We close by stating, without proof, a theorem due to Brent. Let E be an arbitrary expression consisting of +, -, *, /, parentheses, and n variables, where each appearance of a variable is counted separately. Another way to say this is to let E be an arbitrary binary expression tree with n leaves (the variables), and with each internal node labeled by +, -, * or /. Then E can be evaluated in O(log n) time, using the laws of commutativity, associativity and distributivity. A more modern proof than Brent's uses a greedy algorithm, collapsing all leaves into their parents at each time step, and evaluating all chains with parallel prefix.

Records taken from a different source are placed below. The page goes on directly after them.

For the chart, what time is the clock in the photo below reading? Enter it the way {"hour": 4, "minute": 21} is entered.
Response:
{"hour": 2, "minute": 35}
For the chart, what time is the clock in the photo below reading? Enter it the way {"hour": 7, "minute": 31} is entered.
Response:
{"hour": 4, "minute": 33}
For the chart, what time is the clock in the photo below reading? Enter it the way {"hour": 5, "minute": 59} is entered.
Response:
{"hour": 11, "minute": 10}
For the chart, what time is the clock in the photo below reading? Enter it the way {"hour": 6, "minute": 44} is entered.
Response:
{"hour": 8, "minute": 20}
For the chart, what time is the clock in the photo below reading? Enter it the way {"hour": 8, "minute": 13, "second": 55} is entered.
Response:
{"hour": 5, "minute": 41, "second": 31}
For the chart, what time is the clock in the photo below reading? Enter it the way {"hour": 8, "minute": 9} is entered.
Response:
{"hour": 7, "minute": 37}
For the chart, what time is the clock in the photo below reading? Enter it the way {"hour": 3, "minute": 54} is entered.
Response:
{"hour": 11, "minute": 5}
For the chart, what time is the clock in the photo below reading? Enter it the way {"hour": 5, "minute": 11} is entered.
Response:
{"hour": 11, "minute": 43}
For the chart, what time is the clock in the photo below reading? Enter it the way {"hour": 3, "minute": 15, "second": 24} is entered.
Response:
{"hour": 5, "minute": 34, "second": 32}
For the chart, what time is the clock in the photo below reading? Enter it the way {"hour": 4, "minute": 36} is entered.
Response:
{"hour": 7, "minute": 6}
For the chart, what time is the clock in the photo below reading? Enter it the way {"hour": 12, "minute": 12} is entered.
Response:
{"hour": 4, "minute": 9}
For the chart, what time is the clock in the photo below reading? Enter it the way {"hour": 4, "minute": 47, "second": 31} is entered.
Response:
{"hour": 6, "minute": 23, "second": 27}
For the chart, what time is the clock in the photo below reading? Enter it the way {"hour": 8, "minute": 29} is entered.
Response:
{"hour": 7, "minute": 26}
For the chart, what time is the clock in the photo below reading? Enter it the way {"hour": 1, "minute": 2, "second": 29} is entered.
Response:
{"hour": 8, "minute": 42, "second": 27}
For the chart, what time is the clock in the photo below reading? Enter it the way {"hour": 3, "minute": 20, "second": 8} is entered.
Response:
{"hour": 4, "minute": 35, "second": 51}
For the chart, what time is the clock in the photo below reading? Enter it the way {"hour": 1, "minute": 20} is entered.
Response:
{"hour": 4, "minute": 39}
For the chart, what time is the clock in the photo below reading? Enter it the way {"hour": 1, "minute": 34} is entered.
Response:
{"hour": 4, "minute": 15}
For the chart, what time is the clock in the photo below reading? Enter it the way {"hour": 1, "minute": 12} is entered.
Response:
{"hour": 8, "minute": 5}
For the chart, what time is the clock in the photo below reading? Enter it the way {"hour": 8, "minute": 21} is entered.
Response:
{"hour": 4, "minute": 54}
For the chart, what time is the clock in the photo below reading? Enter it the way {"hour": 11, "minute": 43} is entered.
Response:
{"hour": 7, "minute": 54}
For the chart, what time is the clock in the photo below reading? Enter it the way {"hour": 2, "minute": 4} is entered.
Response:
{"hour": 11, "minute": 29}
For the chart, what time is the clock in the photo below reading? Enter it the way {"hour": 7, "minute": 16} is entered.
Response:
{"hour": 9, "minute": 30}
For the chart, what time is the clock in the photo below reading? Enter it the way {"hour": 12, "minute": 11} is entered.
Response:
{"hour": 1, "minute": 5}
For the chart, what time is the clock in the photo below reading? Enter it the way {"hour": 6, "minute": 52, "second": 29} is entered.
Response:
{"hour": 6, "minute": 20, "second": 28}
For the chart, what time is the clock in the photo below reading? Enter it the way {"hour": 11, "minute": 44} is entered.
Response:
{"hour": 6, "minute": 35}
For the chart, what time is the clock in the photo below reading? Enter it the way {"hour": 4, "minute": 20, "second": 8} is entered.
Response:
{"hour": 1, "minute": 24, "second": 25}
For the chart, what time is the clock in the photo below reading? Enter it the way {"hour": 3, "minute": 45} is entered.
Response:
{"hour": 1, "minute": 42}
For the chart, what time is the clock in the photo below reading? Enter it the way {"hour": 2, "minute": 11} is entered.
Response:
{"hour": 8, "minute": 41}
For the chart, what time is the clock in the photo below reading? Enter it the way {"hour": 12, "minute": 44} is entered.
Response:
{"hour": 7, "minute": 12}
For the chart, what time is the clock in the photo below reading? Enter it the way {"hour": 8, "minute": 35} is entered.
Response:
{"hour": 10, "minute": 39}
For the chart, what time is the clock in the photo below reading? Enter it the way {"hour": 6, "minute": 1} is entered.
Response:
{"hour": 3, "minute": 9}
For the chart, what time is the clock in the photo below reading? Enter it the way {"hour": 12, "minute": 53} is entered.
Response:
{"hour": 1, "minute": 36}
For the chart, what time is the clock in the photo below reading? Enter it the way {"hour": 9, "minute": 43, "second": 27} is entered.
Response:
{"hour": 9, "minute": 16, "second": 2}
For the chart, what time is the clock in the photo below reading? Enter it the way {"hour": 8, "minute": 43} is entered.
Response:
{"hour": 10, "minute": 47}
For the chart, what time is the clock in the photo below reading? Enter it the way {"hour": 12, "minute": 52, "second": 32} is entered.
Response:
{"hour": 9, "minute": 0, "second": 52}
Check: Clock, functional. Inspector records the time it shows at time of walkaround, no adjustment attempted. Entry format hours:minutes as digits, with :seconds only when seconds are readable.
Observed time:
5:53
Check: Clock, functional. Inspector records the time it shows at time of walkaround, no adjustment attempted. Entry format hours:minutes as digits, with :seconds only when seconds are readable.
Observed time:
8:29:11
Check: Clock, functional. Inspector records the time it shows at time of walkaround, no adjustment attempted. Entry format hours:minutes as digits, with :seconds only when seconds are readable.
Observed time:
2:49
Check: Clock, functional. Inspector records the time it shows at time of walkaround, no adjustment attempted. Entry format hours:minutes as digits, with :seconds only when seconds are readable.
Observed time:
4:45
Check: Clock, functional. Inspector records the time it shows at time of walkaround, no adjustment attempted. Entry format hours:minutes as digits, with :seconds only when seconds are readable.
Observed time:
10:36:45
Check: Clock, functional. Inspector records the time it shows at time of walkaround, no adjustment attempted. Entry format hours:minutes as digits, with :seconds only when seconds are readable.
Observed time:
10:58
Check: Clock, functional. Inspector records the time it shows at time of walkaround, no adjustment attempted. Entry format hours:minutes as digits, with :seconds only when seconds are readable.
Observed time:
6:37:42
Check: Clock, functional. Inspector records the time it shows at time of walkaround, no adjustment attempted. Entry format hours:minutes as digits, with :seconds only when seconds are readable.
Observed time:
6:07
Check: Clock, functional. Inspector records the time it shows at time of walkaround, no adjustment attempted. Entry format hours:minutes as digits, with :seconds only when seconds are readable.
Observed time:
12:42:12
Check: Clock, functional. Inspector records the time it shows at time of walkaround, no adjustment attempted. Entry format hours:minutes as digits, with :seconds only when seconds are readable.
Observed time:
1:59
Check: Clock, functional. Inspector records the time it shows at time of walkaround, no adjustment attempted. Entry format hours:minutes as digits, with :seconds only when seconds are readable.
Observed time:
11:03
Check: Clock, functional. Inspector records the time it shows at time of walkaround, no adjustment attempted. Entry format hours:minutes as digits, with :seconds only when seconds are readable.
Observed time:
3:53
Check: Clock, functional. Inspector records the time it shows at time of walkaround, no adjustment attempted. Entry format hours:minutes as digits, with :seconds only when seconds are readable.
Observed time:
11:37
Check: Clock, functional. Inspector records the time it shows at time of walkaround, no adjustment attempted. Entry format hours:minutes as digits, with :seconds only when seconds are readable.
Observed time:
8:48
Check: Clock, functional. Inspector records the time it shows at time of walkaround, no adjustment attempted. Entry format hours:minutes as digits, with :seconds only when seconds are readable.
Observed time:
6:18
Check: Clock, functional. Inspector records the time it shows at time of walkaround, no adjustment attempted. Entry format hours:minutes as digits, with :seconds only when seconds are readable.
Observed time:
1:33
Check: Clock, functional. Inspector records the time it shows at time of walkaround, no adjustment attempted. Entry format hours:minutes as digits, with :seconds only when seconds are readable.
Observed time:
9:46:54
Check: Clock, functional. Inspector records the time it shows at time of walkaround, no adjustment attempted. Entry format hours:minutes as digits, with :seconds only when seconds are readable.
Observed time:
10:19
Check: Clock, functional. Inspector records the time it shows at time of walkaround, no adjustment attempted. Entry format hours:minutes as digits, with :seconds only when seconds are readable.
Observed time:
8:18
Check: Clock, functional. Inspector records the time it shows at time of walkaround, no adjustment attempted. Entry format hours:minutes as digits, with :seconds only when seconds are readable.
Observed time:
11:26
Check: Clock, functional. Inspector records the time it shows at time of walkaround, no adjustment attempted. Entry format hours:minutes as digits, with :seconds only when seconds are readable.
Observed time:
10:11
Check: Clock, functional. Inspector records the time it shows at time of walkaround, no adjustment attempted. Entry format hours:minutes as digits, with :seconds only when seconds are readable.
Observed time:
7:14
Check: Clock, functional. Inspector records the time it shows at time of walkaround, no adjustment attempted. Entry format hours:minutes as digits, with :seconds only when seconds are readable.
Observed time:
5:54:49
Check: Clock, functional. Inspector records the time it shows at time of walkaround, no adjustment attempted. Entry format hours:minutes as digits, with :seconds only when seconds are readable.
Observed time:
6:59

## Related Topics and References

Parallel Prefix has been applied to problems as diverse as traversing linked lists, computing minimal spanning trees, and computing convex hulls of points. Here are some references:
• "Scans as primitive parallel operations", G. Blelloch. IEEE Trans. Comp., v. 38, n. 11, 1989
• "Scan primitives for vector computers", S. Chatterjee, S. G. Blelloch, G. and M. Zagha. Proceedings of Supercomputing '90.
• "Implementation of a Portable Nested Data-Parallel Language". G. Blelloch, S. Chatterjee, J. Hardwick, J. Sipelstein and M. Zagha. PPOPP '93, pps 102-111. (NESL is a language in which parallel prefix is a primary operator.)